The Cunningham was an add-on in concept and design, that was seldom challenged or changed until Hobie Alter.
The monohulls that need a Cunningham frequently have a fabric halyard holding the sail up, which stretches and needs to be tightened when the wind comes up with a winch and a crank handle, etc.
Beachcats have powerful mainsheets, and downhauls.
If I need more downhaul, my crew uses one arm and pulls, just like it was designed to work nearly four decades ago.
The word Cunningham gets batted around in the catamaran world a little more now because the America's Cup and Olympic NACRA 17s brought cat sailing a little closer to mainstream conversation, and the monohull sailors use terms that they are comfortable with. Even some catamaran manufacturers have recently used these mis-terms in their sales pitches to try to breed familiarity (internal mast "Cunningham").

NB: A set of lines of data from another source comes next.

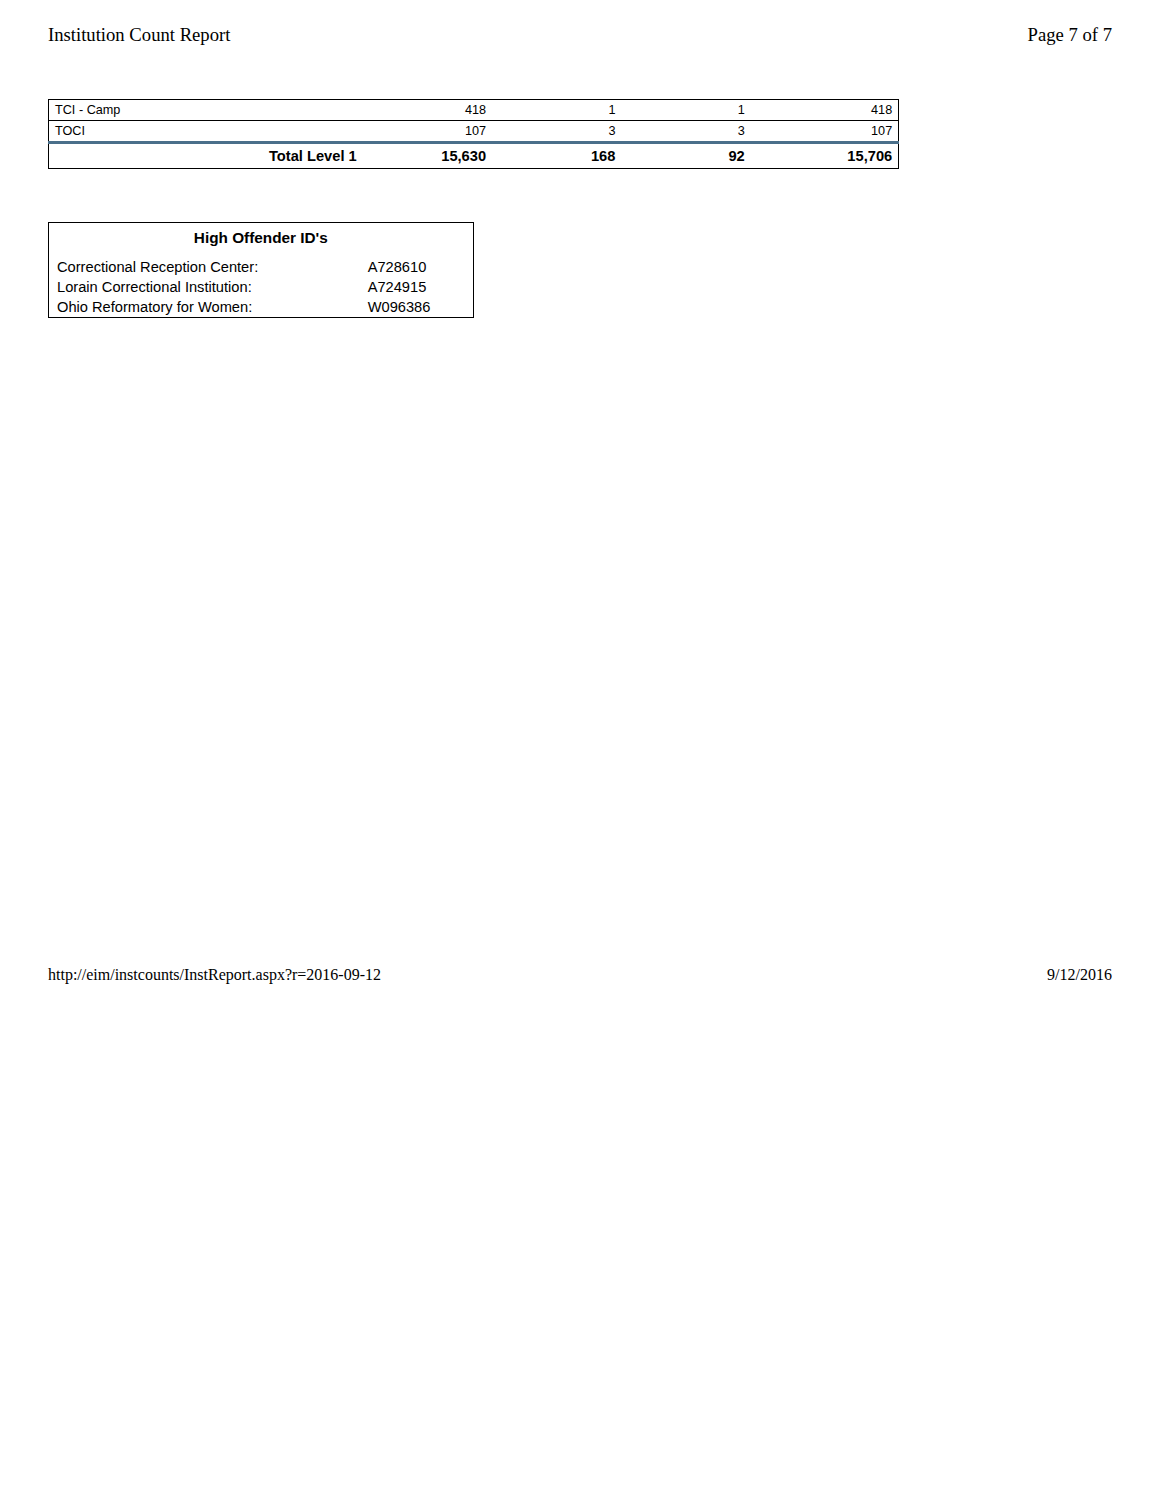Institution Count Report Page 7 of 7
| TCI - Camp | 418 | 1 | 1 | 418 |
| TOCI | 107 | 3 | 3 | 107 |
| Total Level 1 | 15,630 | 168 | 92 | 15,706 |
| High Offender ID's |
| Correctional Reception Center: | A728610 |
| Lorain Correctional Institution: | A724915 |
| Ohio Reformatory for Women: | W096386 |
http://eim/instcounts/InstReport.aspx?r=2016-09-12 9/12/2016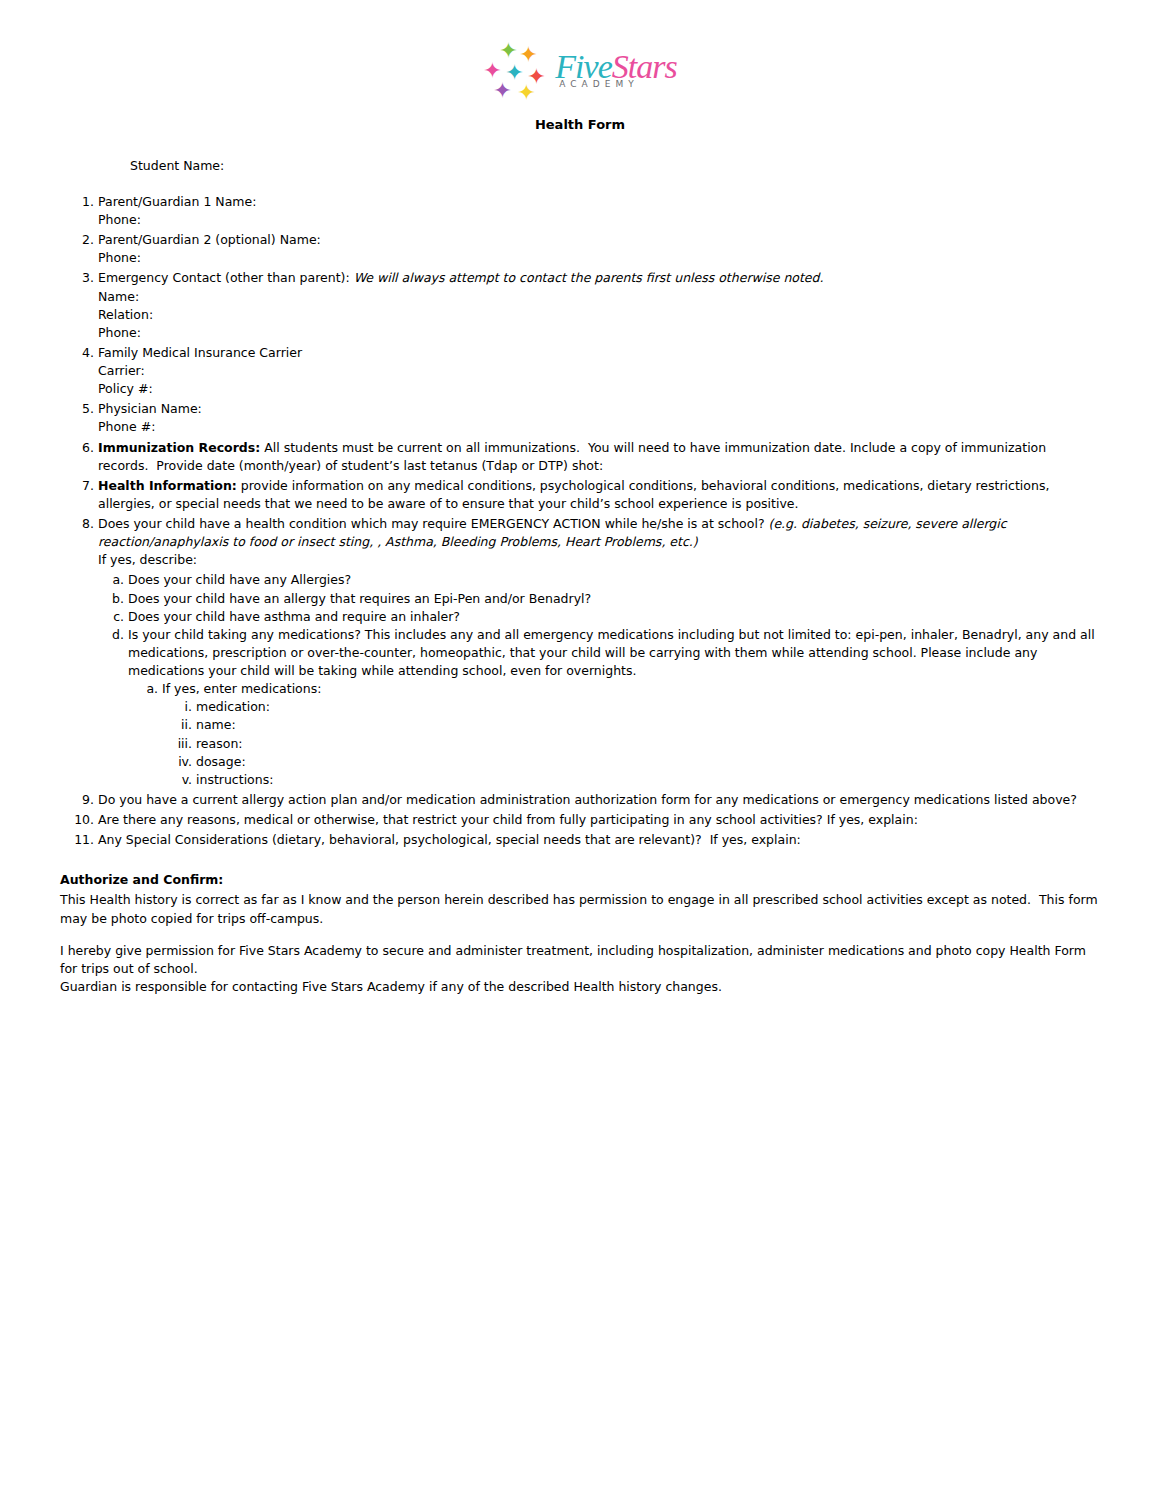✦ ✦ ✦ ✦ ✦ ✦ ✦ Five Stars ACADEMY
Health Form
Student Name:
Parent/Guardian 1 Name:
Phone:
Parent/Guardian 2 (optional) Name:
Phone:
Emergency Contact (other than parent): We will always attempt to contact the parents first unless otherwise noted.
Name:
Relation:
Phone:
Family Medical Insurance Carrier
Carrier:
Policy #:
Physician Name:
Phone #:
Immunization Records: All students must be current on all immunizations. You will need to have immunization date. Include a copy of immunization records. Provide date (month/year) of student’s last tetanus (Tdap or DTP) shot:
Health Information: provide information on any medical conditions, psychological conditions, behavioral conditions, medications, dietary restrictions, allergies, or special needs that we need to be aware of to ensure that your child’s school experience is positive.
Does your child have a health condition which may require EMERGENCY ACTION while he/she is at school? (e.g. diabetes, seizure, severe allergic reaction/anaphylaxis to food or insect sting, , Asthma, Bleeding Problems, Heart Problems, etc.)
If yes, describe:
Does your child have any Allergies?
Does your child have an allergy that requires an Epi-Pen and/or Benadryl?
Does your child have asthma and require an inhaler?
Is your child taking any medications? This includes any and all emergency medications including but not limited to: epi-pen, inhaler, Benadryl, any and all medications, prescription or over-the-counter, homeopathic, that your child will be carrying with them while attending school. Please include any medications your child will be taking while attending school, even for overnights.
If yes, enter medications:
medication:
name:
reason:
dosage:
instructions:
Do you have a current allergy action plan and/or medication administration authorization form for any medications or emergency medications listed above?
Are there any reasons, medical or otherwise, that restrict your child from fully participating in any school activities? If yes, explain:
Any Special Considerations (dietary, behavioral, psychological, special needs that are relevant)? If yes, explain:
Authorize and Confirm:
This Health history is correct as far as I know and the person herein described has permission to engage in all prescribed school activities except as noted. This form may be photo copied for trips off-campus.
I hereby give permission for Five Stars Academy to secure and administer treatment, including hospitalization, administer medications and photo copy Health Form for trips out of school.
Guardian is responsible for contacting Five Stars Academy if any of the described Health history changes.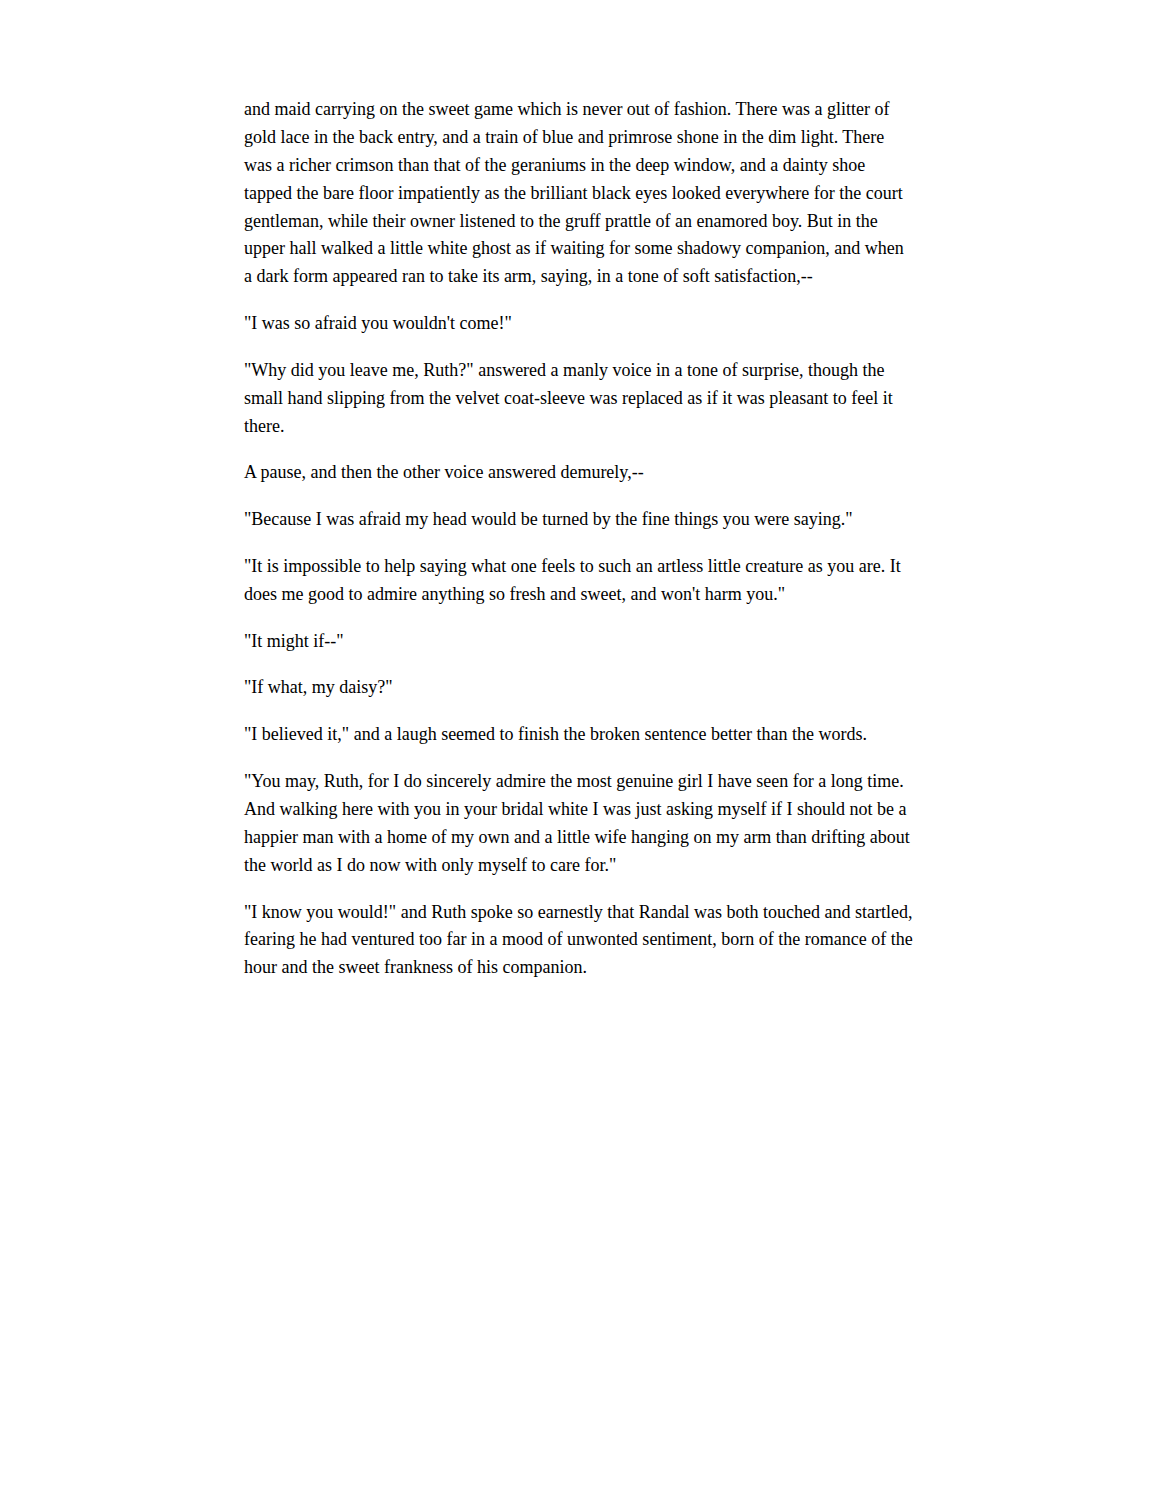and maid carrying on the sweet game which is never out of fashion. There was a glitter of gold lace in the back entry, and a train of blue and primrose shone in the dim light. There was a richer crimson than that of the geraniums in the deep window, and a dainty shoe tapped the bare floor impatiently as the brilliant black eyes looked everywhere for the court gentleman, while their owner listened to the gruff prattle of an enamored boy. But in the upper hall walked a little white ghost as if waiting for some shadowy companion, and when a dark form appeared ran to take its arm, saying, in a tone of soft satisfaction,--
"I was so afraid you wouldn't come!"
"Why did you leave me, Ruth?" answered a manly voice in a tone of surprise, though the small hand slipping from the velvet coat-sleeve was replaced as if it was pleasant to feel it there.
A pause, and then the other voice answered demurely,--
"Because I was afraid my head would be turned by the fine things you were saying."
"It is impossible to help saying what one feels to such an artless little creature as you are. It does me good to admire anything so fresh and sweet, and won't harm you."
"It might if--"
"If what, my daisy?"
"I believed it," and a laugh seemed to finish the broken sentence better than the words.
"You may, Ruth, for I do sincerely admire the most genuine girl I have seen for a long time. And walking here with you in your bridal white I was just asking myself if I should not be a happier man with a home of my own and a little wife hanging on my arm than drifting about the world as I do now with only myself to care for."
"I know you would!" and Ruth spoke so earnestly that Randal was both touched and startled, fearing he had ventured too far in a mood of unwonted sentiment, born of the romance of the hour and the sweet frankness of his companion.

This is why you get weird looks when you say Cunningham to a beachcat sailor. It is not a familiar term.
It was replaced by the downhaul on beachcats because the designers realized the worth in having a powerful downhaul shaping the entire sail from the tack, AND they made room for attaching the blocks to the mast at the bottom (instead of the deck plate) to allow the mast to rotate.
Good explanation! My first sailing experiences was on a O'day 25 Cruiser, which had a cunningham. Fast forward 10 years to my first beachcat, a Hobie 18, and I'm looking at the downhaul thinking WHT is this thing for? Lol.